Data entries
■ ■ ■ ■ ■ ■ ■
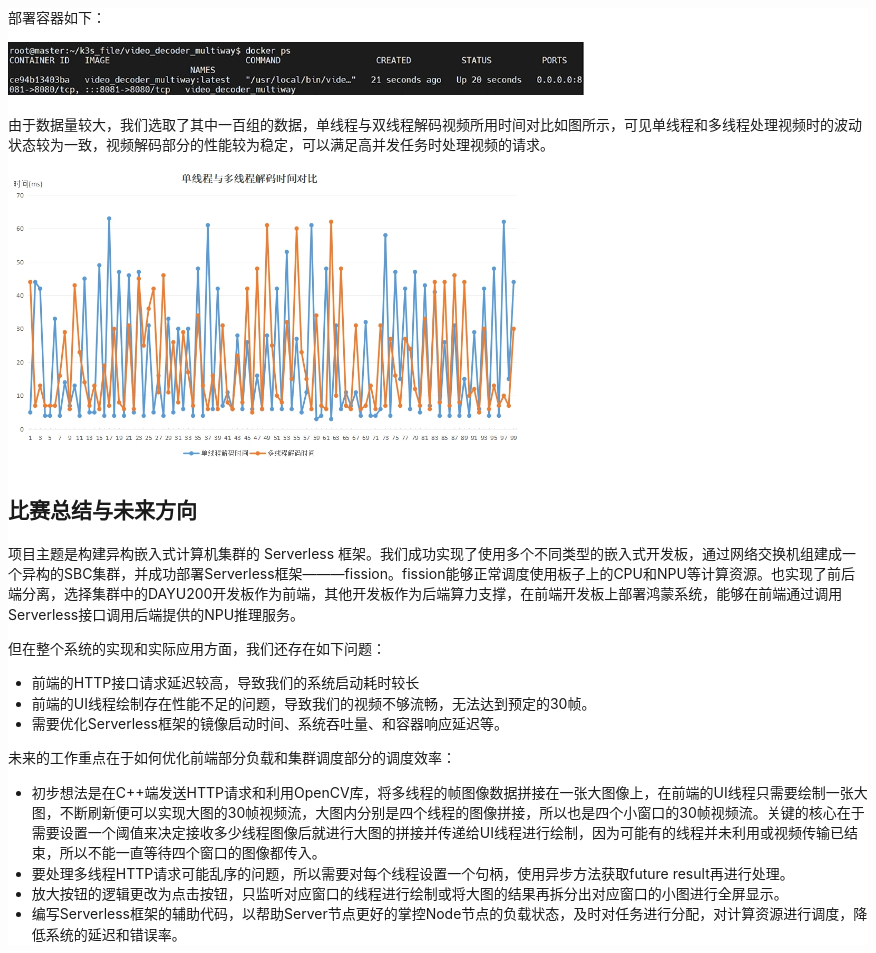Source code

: 部署容器如下：

<img src="image/视频解码容器.png" alt="部署容器" width="67%" />

由于数据量较大，我们选取了其中一百组的数据，单线程与双线程解码视频所用时间对比如图所示，可见单线程和多线程处理视频时的波动状态较为一致，视频解码部分的性能较为稳定，可以满足高并发任务时处理视频的请求。

<img src="image/解码时间对比.png" alt="日志" width=" 60%" >

## 比赛总结与未来方向

项目主题是构建异构嵌入式计算机集群的 Serverless 框架。我们成功实现了使用多个不同类型的嵌入式开发板，通过网络交换机组建成一个异构的SBC集群，并成功部署Serverless框架———fission。fission能够正常调度使用板子上的CPU和NPU等计算资源。也实现了前后端分离，选择集群中的DAYU200开发板作为前端，其他开发板作为后端算力支撑，在前端开发板上部署鸿蒙系统，能够在前端通过调用Serverless接口调用后端提供的NPU推理服务。

但在整个系统的实现和实际应用方面，我们还存在如下问题：

- 前端的HTTP接口请求延迟较高，导致我们的系统启动耗时较长
- 前端的UI线程绘制存在性能不足的问题，导致我们的视频不够流畅，无法达到预定的30帧。
- 需要优化Serverless框架的镜像启动时间、系统吞吐量、和容器响应延迟等。

未来的工作重点在于如何优化前端部分负载和集群调度部分的调度效率：

- 初步想法是在C++端发送HTTP请求和利用OpenCV库，将多线程的帧图像数据拼接在一张大图像上，在前端的UI线程只需要绘制一张大图，不断刷新便可以实现大图的30帧视频流，大图内分别是四个线程的图像拼接，所以也是四个小窗口的30帧视频流。关键的核心在于需要设置一个阈值来决定接收多少线程图像后就进行大图的拼接并传递给UI线程进行绘制，因为可能有的线程并未利用或视频传输已结束，所以不能一直等待四个窗口的图像都传入。
- 要处理多线程HTTP请求可能乱序的问题，所以需要对每个线程设置一个句柄，使用异步方法获取future result再进行处理。
- 放大按钮的逻辑更改为点击按钮，只监听对应窗口的线程进行绘制或将大图的结果再拆分出对应窗口的小图进行全屏显示。
- 编写Serverless框架的辅助代码，以帮助Server节点更好的掌控Node节点的负载状态，及时对任务进行分配，对计算资源进行调度，降低系统的延迟和错误率。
■ ■ ■ ■ ■ ■ ■
Problem statement: Pick out each line above that contains the string "width".

Finished task:
<img src="image/视频解码容器.png" alt="部署容器" width="67%" />
<img src="image/解码时间对比.png" alt="日志" width=" 60%" >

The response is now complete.